Commemorating the start of a great debate

Twenty-five years ago, then-Attorney General Edwin Meese launched a debate on “originalism” –the doctrine of constitutional interpretation that insists on the singular importance of enforcing the Constitution’s original meaning. Meese did this in a series of speeches, first to the American Bar Association, then to the Federalist Society (on November 15, 1985), and finally at Tulane Law School. On Wednesday, I attended a symposium on originalism held at the Supreme Court to commemorate Meese’s speeches.
Twenty-five years on, it may be difficult for some to realize that when Meese kicked off the debate, few judges and academics considered the words of the Constitution, and the intentions of its Framers, to be anything more than a jumping off point. The real project was to focus on what judges have said about the words, on history in general, on the interpreter’s own values and sense of things, and on whatever else might be helpful in making the “living constitution” speak to our times. That such an approach to the Constituion did not really constrain judges was considered a virtue.
This was the view Meese challenged in the three speeches. Here is what he said at the American Bar Association convention:

What, then, should a constitutional jurisprudence actually be? It should be a jurisprudence of Original Intention . . . . A jurisprudence aimed at the explication of original intention would produce defensible principles of government that would not be tainted by ideological predilection. This belief in a jurisprudence of original intention also reflects a deeply rooted commitment to the idea of democracy. The Constitution represents the consent of the governed to the structures and powers of the government. The Constitution is the fundamental will of the people; that is why it is the fundamental law.
To allow the courts to govern simply by what [they view] at the time as fair and decent is a scheme of government no longer popular; the idea of democracy has suffered. The permanence of the Constitution has been weakened. A constitution that is viewed as only what the judges say it is, is no longer a constitution in the true sense.
Those who framed the Constitution chose their words carefully; they debated at great length the most minute points. The language they chose meant something. It is incumbent upon the Courts to determine what that meaning was.

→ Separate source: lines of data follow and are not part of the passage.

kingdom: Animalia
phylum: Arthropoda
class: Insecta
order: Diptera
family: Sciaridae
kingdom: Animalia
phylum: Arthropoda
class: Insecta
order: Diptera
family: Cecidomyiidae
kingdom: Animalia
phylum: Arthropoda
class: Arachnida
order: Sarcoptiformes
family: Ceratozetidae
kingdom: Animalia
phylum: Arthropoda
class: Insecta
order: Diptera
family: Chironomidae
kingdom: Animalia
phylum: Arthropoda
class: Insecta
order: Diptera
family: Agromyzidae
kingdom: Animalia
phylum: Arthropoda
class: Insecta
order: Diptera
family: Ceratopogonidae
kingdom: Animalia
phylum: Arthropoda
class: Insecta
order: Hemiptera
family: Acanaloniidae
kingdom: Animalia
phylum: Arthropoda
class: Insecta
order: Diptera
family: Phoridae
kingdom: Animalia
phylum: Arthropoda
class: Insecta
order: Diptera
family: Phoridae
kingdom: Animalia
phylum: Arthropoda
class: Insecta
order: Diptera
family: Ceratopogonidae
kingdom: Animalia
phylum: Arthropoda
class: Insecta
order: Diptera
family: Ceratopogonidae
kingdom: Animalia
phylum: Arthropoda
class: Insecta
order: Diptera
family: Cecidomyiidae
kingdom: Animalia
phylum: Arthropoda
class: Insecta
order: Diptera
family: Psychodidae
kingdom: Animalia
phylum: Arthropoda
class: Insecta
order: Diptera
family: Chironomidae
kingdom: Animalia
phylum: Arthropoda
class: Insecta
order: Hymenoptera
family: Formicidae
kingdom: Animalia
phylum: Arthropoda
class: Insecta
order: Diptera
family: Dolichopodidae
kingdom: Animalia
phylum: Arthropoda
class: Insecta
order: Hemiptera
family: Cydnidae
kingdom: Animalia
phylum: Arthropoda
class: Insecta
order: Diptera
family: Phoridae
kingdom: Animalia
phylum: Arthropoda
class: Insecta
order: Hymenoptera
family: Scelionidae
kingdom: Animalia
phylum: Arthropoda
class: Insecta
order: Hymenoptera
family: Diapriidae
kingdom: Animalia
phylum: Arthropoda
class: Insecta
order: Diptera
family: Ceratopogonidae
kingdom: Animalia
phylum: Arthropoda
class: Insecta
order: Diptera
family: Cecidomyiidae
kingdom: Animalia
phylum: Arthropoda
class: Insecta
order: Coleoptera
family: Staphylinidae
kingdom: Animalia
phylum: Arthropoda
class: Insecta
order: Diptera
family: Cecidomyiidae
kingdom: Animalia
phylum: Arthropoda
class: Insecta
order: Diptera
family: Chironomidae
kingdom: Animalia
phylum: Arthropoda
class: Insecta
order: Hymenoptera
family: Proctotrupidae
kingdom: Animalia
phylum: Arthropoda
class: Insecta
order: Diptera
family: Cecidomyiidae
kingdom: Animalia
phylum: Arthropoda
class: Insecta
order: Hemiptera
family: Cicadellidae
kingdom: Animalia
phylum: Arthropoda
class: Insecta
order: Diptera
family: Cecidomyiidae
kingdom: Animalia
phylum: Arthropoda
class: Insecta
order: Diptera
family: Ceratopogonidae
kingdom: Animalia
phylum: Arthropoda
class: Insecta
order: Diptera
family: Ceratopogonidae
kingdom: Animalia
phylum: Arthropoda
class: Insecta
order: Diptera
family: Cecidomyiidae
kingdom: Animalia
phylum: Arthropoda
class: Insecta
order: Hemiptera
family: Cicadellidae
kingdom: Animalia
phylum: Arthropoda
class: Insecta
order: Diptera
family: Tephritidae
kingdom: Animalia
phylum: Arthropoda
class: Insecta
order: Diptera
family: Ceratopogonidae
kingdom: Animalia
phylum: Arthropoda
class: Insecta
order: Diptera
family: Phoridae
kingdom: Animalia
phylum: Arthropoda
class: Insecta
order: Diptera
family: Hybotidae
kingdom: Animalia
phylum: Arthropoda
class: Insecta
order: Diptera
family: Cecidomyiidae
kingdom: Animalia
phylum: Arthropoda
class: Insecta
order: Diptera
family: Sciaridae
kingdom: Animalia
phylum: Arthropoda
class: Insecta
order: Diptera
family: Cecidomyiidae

Meese’s speeches, as he intended, produced a spirited response from defenders of the “living constitution.” Most notably, Justice William Brennan fired back in a speech at Georgetown University. Brennan made some strong arguments about the difficulties inherent in ascertaining the “original intent” of Constitutional provisions – arguments that advanced the debate by causing originalists to reformulate their views of the criteria for determining the Constitution’s original meaning. But Brennan also said this:

If our free society is to endure, those who govern must recognize dignity and accept the enforcement of constitutional limitations on their power conceived by the Framers to be necessary to preserve that dignity and the air of freedom which is our proudest heritage. Such recognition will not come from a technical understanding of the organs of government or the new forms of wealth they administer. It requires something different, something deeper – a personal confrontation with the well-springs of our society. Solutions of constitutional questions from that perspective is the great challenge of the modern era.

But, as the distinguished federal appellate court judge Frank Easterbrook argued at this week’s symposium, the notion that constitutional adjudication should turn on judges’ personal confrontations with the wellsprings of our society is inconsistent with the justification for judicial review. That justification is that the Constitution lays down real, understandable rules that bind all branches of government, and that judges are capable of discerning those rules. The justification is not that there exists a breed of lawyer-philosophers whose personal intellectual reflections should trump the will of the people as expressed through their elected representatives.
There may be a plausible argument that the “dead hand” of the past should not constrain society’s quest for answers to problems not anticipated by the Framers. There may be a plausible argument that the past is so much a “foreign country” that the original meaning of old documents cannot reliably be determined. If so, however, there is no justification for permitting judges, in the name of a document written in the distant past, to overturn outcomes produced by the democratic processes. If the core question of constitutional interpretation is, what makes the most sense in light of today’s conditions, informed by a decent regard for general principles embodied in the Constitution, then the answers to this question worked out by the political branches (where the actors have sworn to uphold the Constitution) should be dispositive.
In responding to Justice Brennan’s 1985 speech, Robert Bork asked this question: unless the Constitution is law that, with the usual areas of ambiguity at the edges, nevertheless tolerably tells judges what to do and what not to do, what authorizes judges to set at naught the majority judgment of the representatives of the American people? No answer exists.
Originalism has evolved over the past 25 years. The focus has moved from the intentions of the Framers, to the intentions of those who ratified the Constitution, to the publicly understood meaning of the Constitution’s words. And a liberal (or progressive) originalism has emerged. It purports to apply originalist principles to support constitutional interpretations that produce results progressives like.
My general impression of progressive originalism is that its exponents have some plausible arguments to make when it comes to interpreting the Fourteenth Amendment, but often must resort to wild arguments when interpreting the original constitutional provisions.
In any case, the development of progressive originalism signals the extent to which the great debate Ed Meese kicked off 25 years ago has changed the terrain. It’s a true success story, and well worth commemorating.